Thanks for the responses gents.
As tragic as it all is, it is also fascinating, can't keep your eyes off it stuff.
Damage wrote:Hmmm not so sure about that olds. Isn't it just like a bigger version of the old rock-in-a-pond trick?
IE the world's biggest ripple aka sine wave?
Don't know Damage. As 'boo points out, they can't model it, I think because there are too many factors (chaos?). One of the factors being how it is caused.
A meteorite, for example, would probably be more like a rock in a pond, but an undersea landslip would probably create a different effect (at least it does in my head).
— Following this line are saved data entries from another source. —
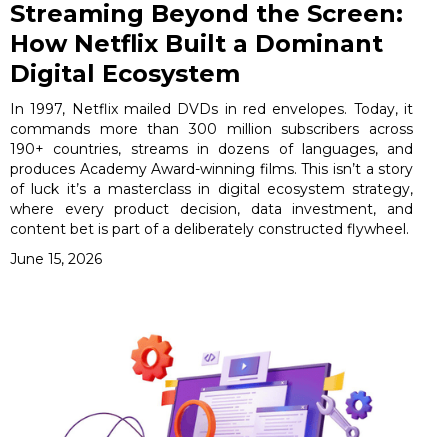
Streaming Beyond the Screen:
How Netflix Built a Dominant
Digital Ecosystem
In 1997, Netflix mailed DVDs in red envelopes. Today, it
commands more than 300 million subscribers across
190+ countries, streams in dozens of languages, and
produces Academy Award-winning films. This isn’t a story
of luck it’s a masterclass in digital ecosystem strategy,
where every product decision, data investment, and
content bet is part of a deliberately constructed flywheel.
June 15, 2026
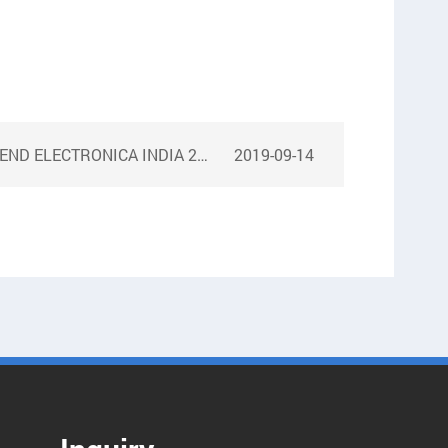
ND ELECTRONICA INDIA 2017
2019-09-14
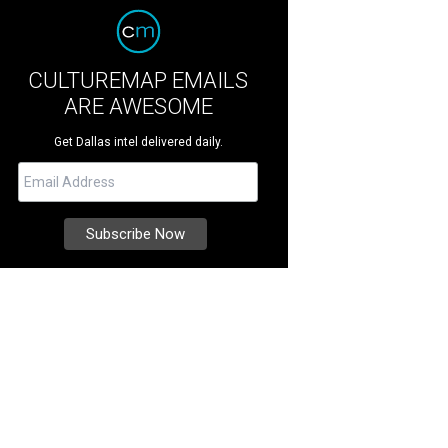
CULTUREMAP EMAILS
ARE AWESOME
Get Dallas intel delivered daily.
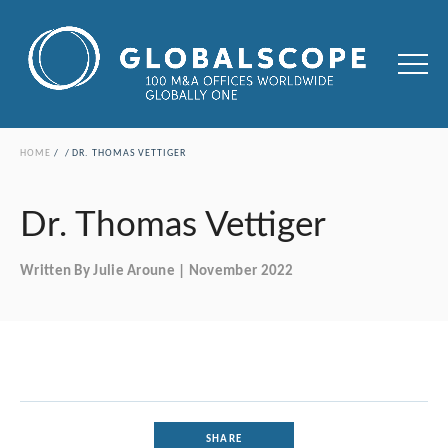
HOME
DR. THOMAS VETTIGER
Dr. Thomas Vettiger
Written By Julie Aroune | November 2022
SHARE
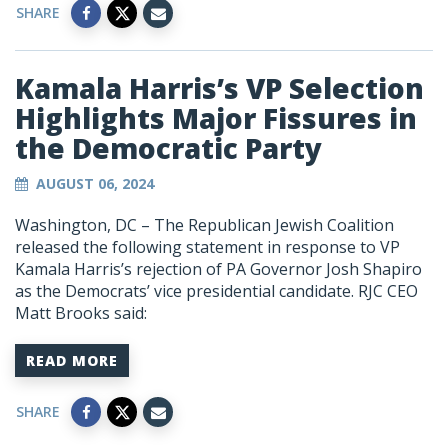
SHARE
Kamala Harris’s VP Selection
Highlights Major Fissures in
the Democratic Party
AUGUST 06, 2024
Washington, DC – The Republican Jewish Coalition
released the following statement in response to VP
Kamala Harris’s rejection of PA Governor Josh Shapiro
as the Democrats’ vice presidential candidate. RJC CEO
Matt Brooks said:
READ MORE
SHARE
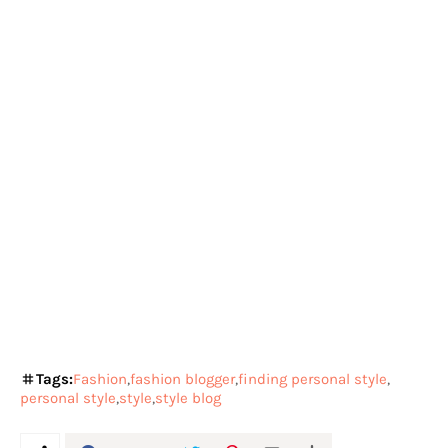
Tags:
Fashion
fashion blogger
finding personal style
personal style
style
style blog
For example, if you have a flat board in a bath, and push it down suddenly, the wave effect is not a ripple but a surge. My understand is this is how it reacts in deep, open ocean water, which also explains how it moves so quickly.
Sure, scale makes extrapolation ridiculous, but it's the only way I can get my head around it, and explains how it is that a tsunami has no back to it.
alakaboo wrote:The footage is legit, it was shot by the coast guard patrol vesell Matsushima which was 3 miles offshore of Soma in 38m of water. So the tsunami would have been slowing down and acting more like a wind wave, albeit much faster.
Thanks again. Interesting that it seems to be more like a wave as it approaches shore (3 miles and 38 metres depth would be akin to shoreline for a tusnami), and yet when it hits land it isn't, as shown by all the footage, especially that footage of it clearing the concrete embankments.
I suppose that can be explained by the fact that it must break like a conventional wave somewhere miles out to sea still, (now that would a f$#@%en sight)
, and like a conventional wave, once broken it doesn't really have a back on it any more, i.e. more like a surge at that point.
Any other theories, observations? Happy to hear them.